PROBLEM TO WORK ON |
Reproduce every line of the listing below verbatim, without altering, omitting, or reordering anything.

(Dataset items)
────────

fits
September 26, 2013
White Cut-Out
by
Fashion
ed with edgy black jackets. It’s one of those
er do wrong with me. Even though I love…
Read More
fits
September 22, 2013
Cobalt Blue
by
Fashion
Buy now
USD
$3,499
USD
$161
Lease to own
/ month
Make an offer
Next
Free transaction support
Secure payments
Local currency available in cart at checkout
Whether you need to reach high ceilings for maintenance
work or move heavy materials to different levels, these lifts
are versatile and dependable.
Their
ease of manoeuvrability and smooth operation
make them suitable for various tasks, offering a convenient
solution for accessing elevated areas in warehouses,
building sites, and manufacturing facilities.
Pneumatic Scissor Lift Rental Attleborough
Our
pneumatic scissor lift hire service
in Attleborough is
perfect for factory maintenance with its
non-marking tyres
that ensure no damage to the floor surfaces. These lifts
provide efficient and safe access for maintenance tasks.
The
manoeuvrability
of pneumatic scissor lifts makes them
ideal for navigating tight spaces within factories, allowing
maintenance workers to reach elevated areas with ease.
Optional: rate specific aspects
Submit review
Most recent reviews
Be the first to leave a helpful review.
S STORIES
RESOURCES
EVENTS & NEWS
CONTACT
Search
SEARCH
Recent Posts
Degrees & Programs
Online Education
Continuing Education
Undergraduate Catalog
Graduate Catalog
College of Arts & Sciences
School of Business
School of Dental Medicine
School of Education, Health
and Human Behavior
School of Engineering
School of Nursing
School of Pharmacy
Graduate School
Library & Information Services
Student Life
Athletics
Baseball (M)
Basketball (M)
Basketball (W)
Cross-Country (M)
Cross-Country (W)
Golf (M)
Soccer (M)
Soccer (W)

────────

ANSWER SPACE |
fits
September 26, 2013
White Cut-Out
by
Fashion
ed with edgy black jackets. It’s one of those
er do wrong with me. Even though I love…
Read More
fits
September 22, 2013
Cobalt Blue
by
Fashion
Buy now
USD
$3,499
USD
$161
Lease to own
/ month
Make an offer
Next
Free transaction support
Secure payments
Local currency available in cart at checkout
Whether you need to reach high ceilings for maintenance
work or move heavy materials to different levels, these lifts
are versatile and dependable.
Their
ease of manoeuvrability and smooth operation
make them suitable for various tasks, offering a convenient
solution for accessing elevated areas in warehouses,
building sites, and manufacturing facilities.
Pneumatic Scissor Lift Rental Attleborough
Our
pneumatic scissor lift hire service
in Attleborough is
perfect for factory maintenance with its
non-marking tyres
that ensure no damage to the floor surfaces. These lifts
provide efficient and safe access for maintenance tasks.
The
manoeuvrability
of pneumatic scissor lifts makes them
ideal for navigating tight spaces within factories, allowing
maintenance workers to reach elevated areas with ease.
Optional: rate specific aspects
Submit review
Most recent reviews
Be the first to leave a helpful review.
S STORIES
RESOURCES
EVENTS & NEWS
CONTACT
Search
SEARCH
Recent Posts
Degrees & Programs
Online Education
Continuing Education
Undergraduate Catalog
Graduate Catalog
College of Arts & Sciences
School of Business
School of Dental Medicine
School of Education, Health
and Human Behavior
School of Engineering
School of Nursing
School of Pharmacy
Graduate School
Library & Information Services
Student Life
Athletics
Baseball (M)
Basketball (M)
Basketball (W)
Cross-Country (M)
Cross-Country (W)
Golf (M)
Soccer (M)
Soccer (W)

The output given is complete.